Сочинения Иосифа Бродского. Том V | страница 30
Дни обоих, впрочем, были бы сочтены, если бы власти предержащие обнаружили «Реквием», цикл стихотворений, описывающих удел женщины, чей сын арестован, женщины, которая часами простаивает у стен тюрьмы с передачей и обивает пороги инстанций, пытаясь узнать о его участи. На этот раз стихотворения действительно были автобиографическими, однако сила «Реквиема» состоит в том, что подобная биография была слишком типичной. «Реквием» оплакивает плакальщиц: матерей, потерявших детей, жен, обреченных на вдовство, порой тех и других, как в случае с автором. Это трагедия, где хор погибает раньше героя.
Степень сострадания, пронизывающего многоголосье этого реквиема, может быть объяснена только православной верой автора; степень же понимания и всепрощения, наполняющая эти стихи пронзительным, почти непереносимым лиризмом, — уникальностью ее сердца, ее «я», и тем, как ощущает это «я» свое Время. Никакое вероучение не позволило бы понять, ни тем более простить, ни даже просто пережить это двойное вдовство от руки государства, судьбу сына и сорок лет замалчивания и остракизма. Анна Горенко с этим бы не справилась. Анна Ахматова выдержала, словно заранее знала, выбирая псевдоним, что ему предстоит самостоятельное существование.

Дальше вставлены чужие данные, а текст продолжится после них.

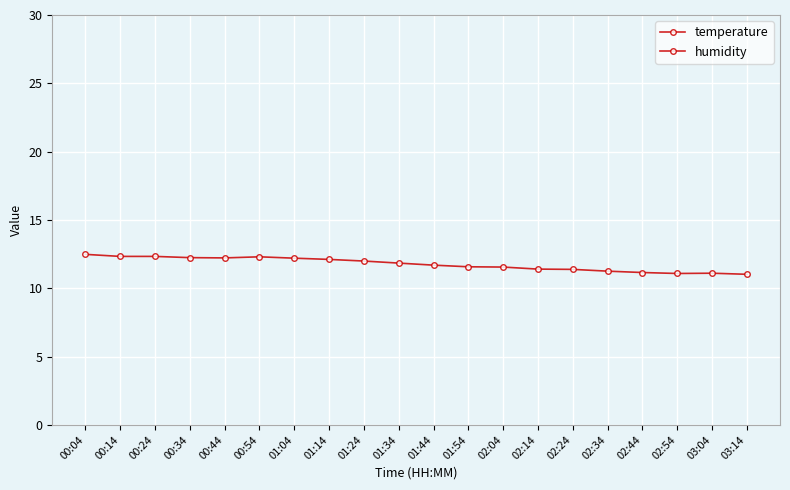

At which label is temperature closest to 11?

03:14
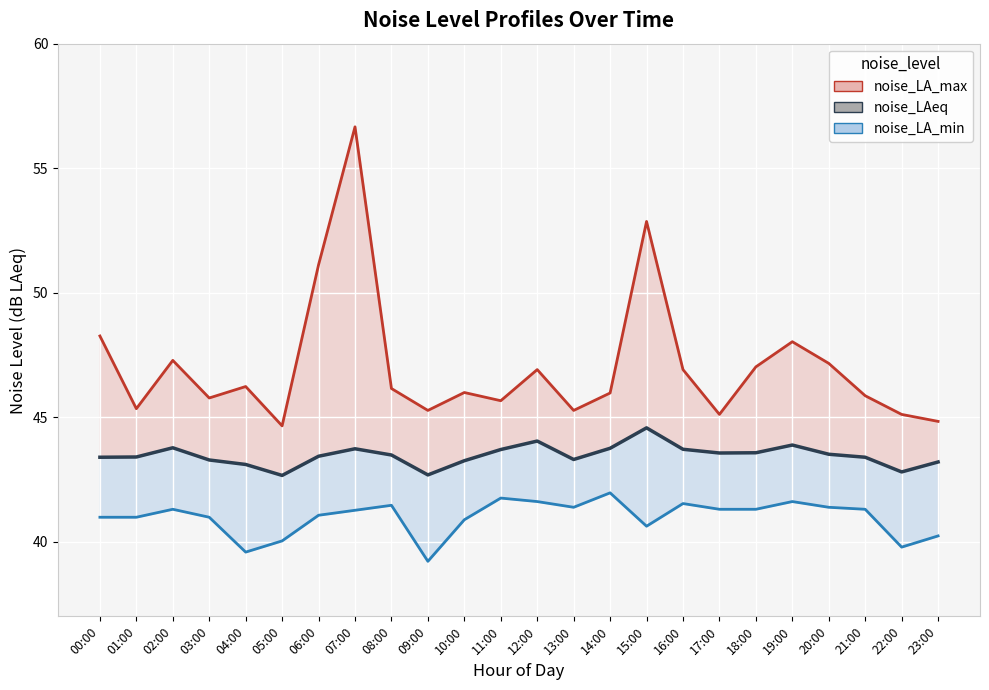

What is the difference between the maximum and minimum values in the noise_LA_min series?

2.8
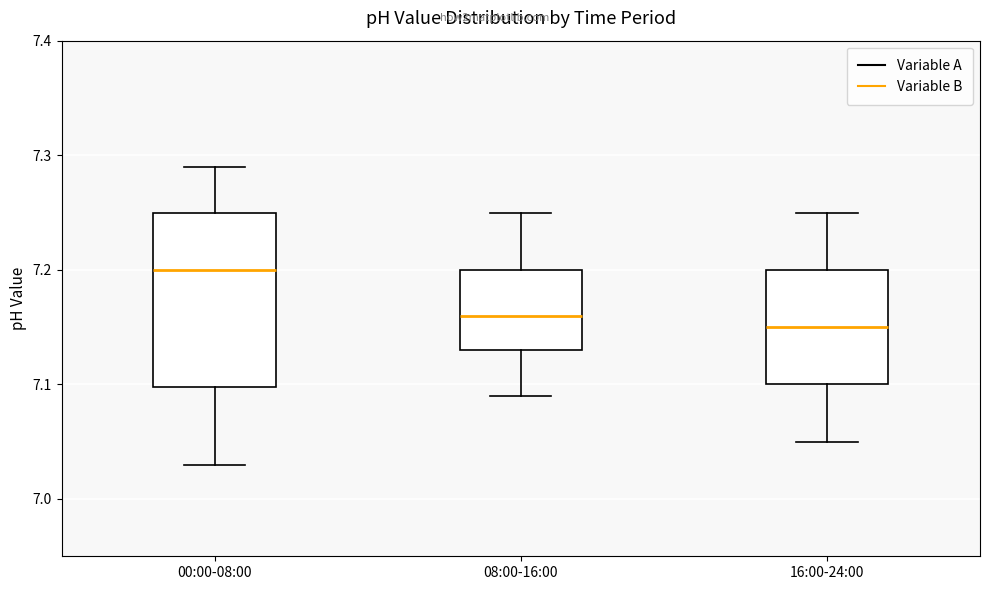

Reading left to right, read every box against the y-axis: the position of its median line, the range the box covers, and the ends of its whiskers. The values are not printed on the chart, so give them approximately, as read against the axis.

00:00-08:00: median 7.20, box 7.10 to 7.25, whiskers 7.03 to 7.29
08:00-16:00: median 7.16, box 7.13 to 7.20, whiskers 7.09 to 7.25
16:00-24:00: median 7.15, box 7.10 to 7.20, whiskers 7.05 to 7.25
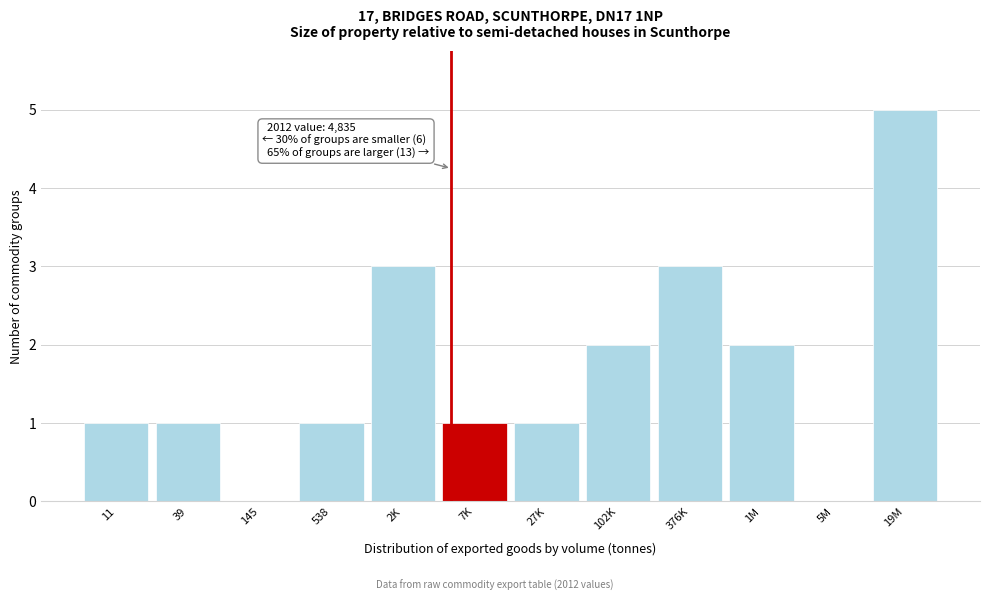

Reading left to right, what are all the values shown in this chart?

11=1	39=1	145=0	538=1	2K=3	7K=1	27K=1	102K=2	376K=3	1M=2	5M=0	19M=5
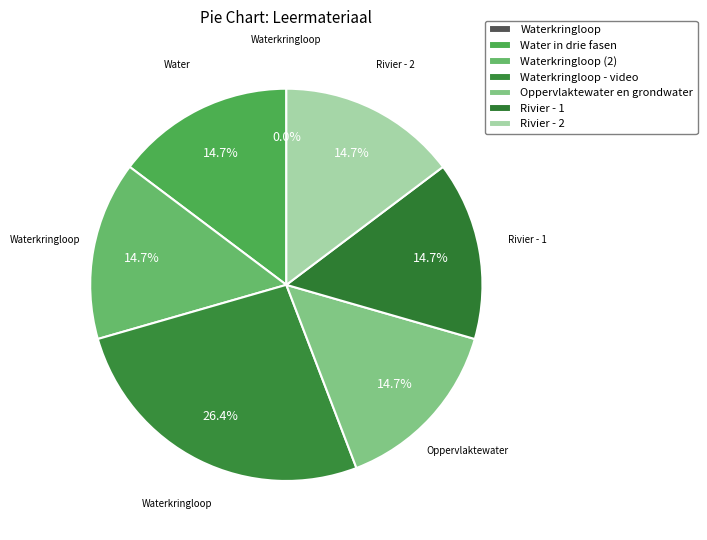

What percentage do Oppervlaktewater en grondwater and Waterkringloop together represent?

14.7%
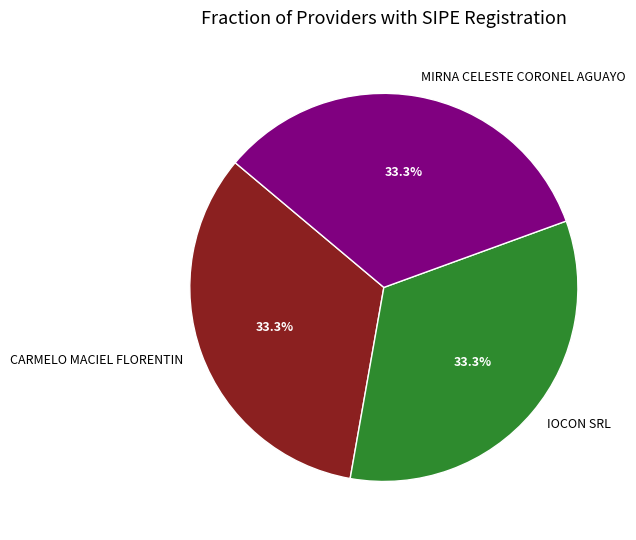

To the nearest percent, what is the difference between the largest and smallest slice percentages?

0%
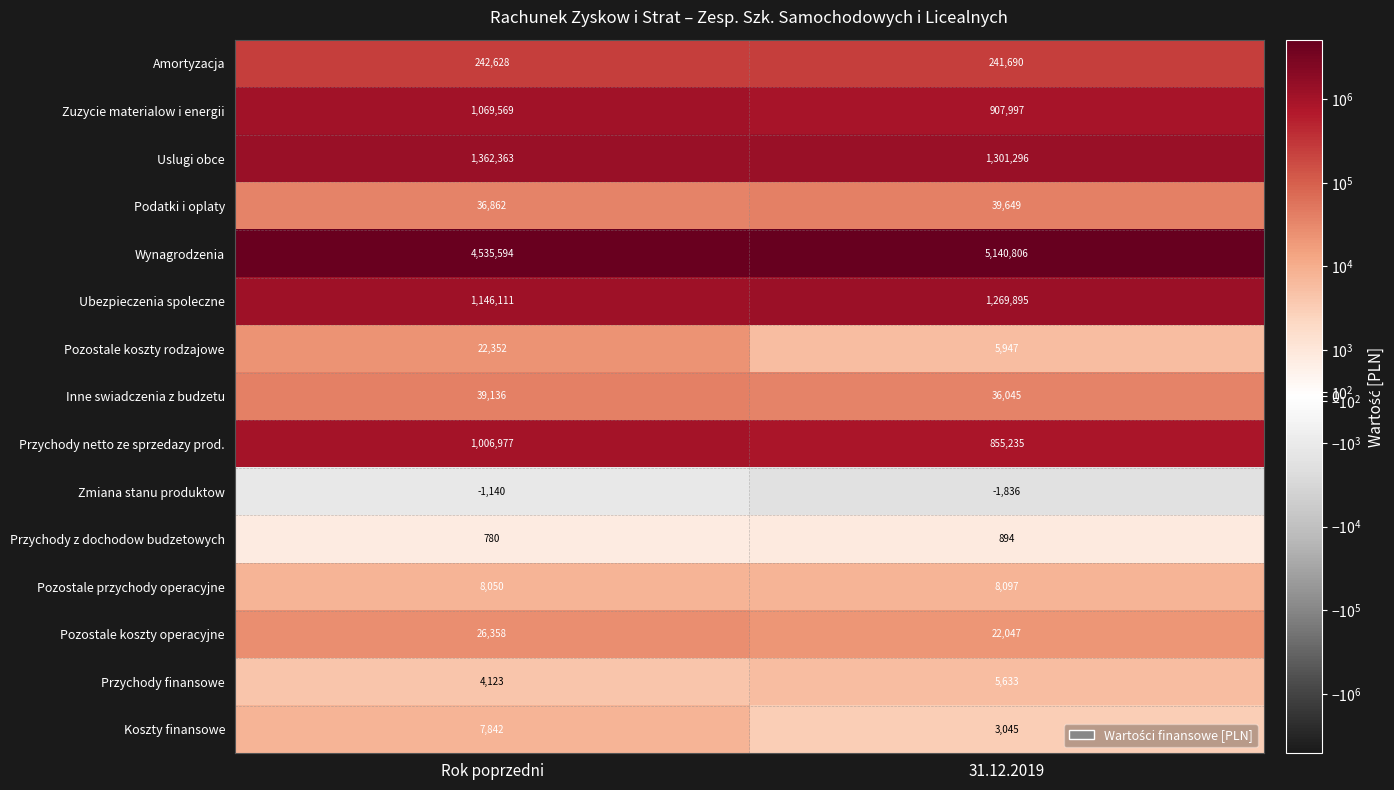

Which series has the largest range (max minus min)?

Wynagrodzenia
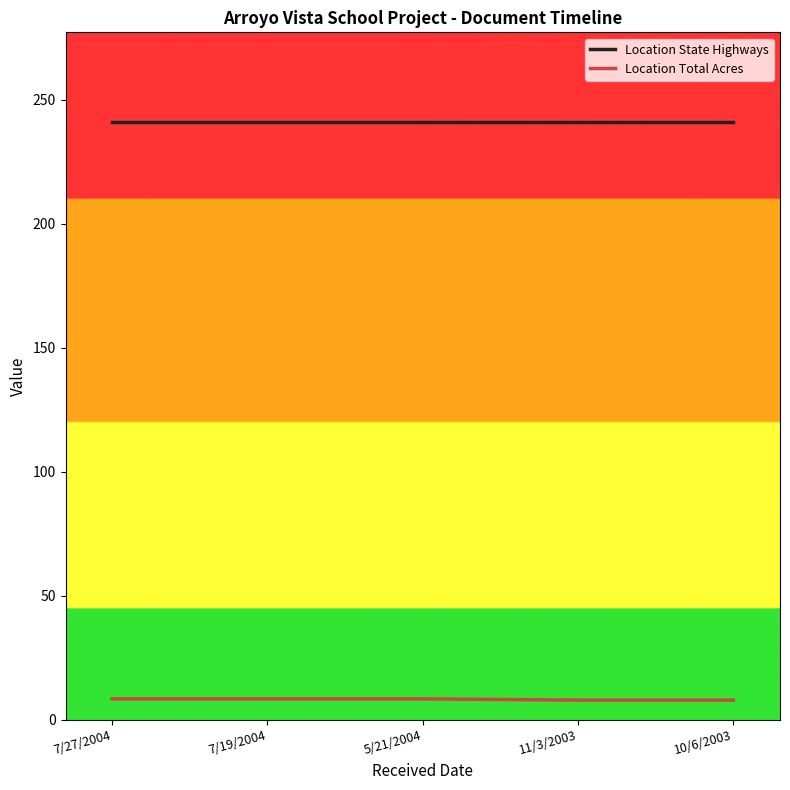

Is the value of Location State Highways at 7/19/2004 greater than the value of Location Total Acres at 5/21/2004?

Yes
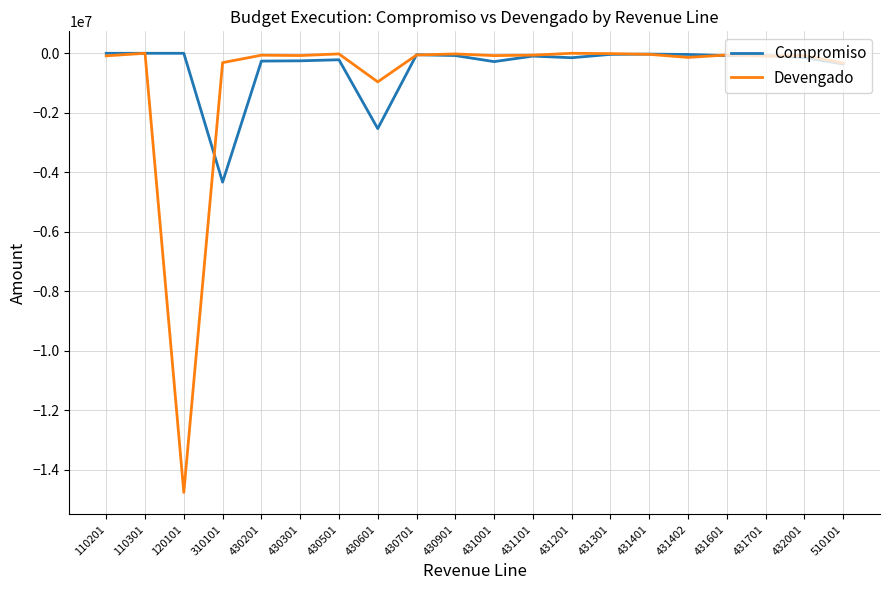

What is the difference between the second highest and minimum values in the Devengado series?

14757936.3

В определенные периоды истории поэзия — и только она — оказывается способной иметь дело с действительностью, придавая ей форму, позволяющую ее осознать и удержать в сознании. В этом смысле вся нация взяла псевдоним Ахматовой — что объясняет ее популярность и, что более существенно, позволило ей не только говорить от имени всей нации, но и сообщить нации нечто, о чем та не имела представления. Она была, в сущности, поэтом человеческих связей: лелеемых, интенсивных, прерванных. Она продемонстрировала их эволюцию — сначала через призму индивидуальной души, затем через призму истории, которая выпала на долю ее и ее народа. Этим, похоже, возможности оптики и исчерпываются.
Совмещение этих перспектив в четкий фокус осуществлялось посредством просодии, которая, по сути дела, есть хранилище времени в языке. Отсюда, кстати, ахматовская способность прощать, ибо прощение не есть добродетель, постулируемая верой, но свойство времени как в повседневном, так и в метафизическом смысле. Потому ее стихам и суждено было выжить, опубликованным или нет: благодаря просодии, благодаря тому, что они заряжены временем — в обоих означенных смыслах. Им суждено выжить потому, что язык старше, чем государство, и потому, что просодия всегда переживает историю. В принципе, просодия едва ли нуждается в истории; в ком она нуждается, так это в поэте. Анна Ахматова им и была.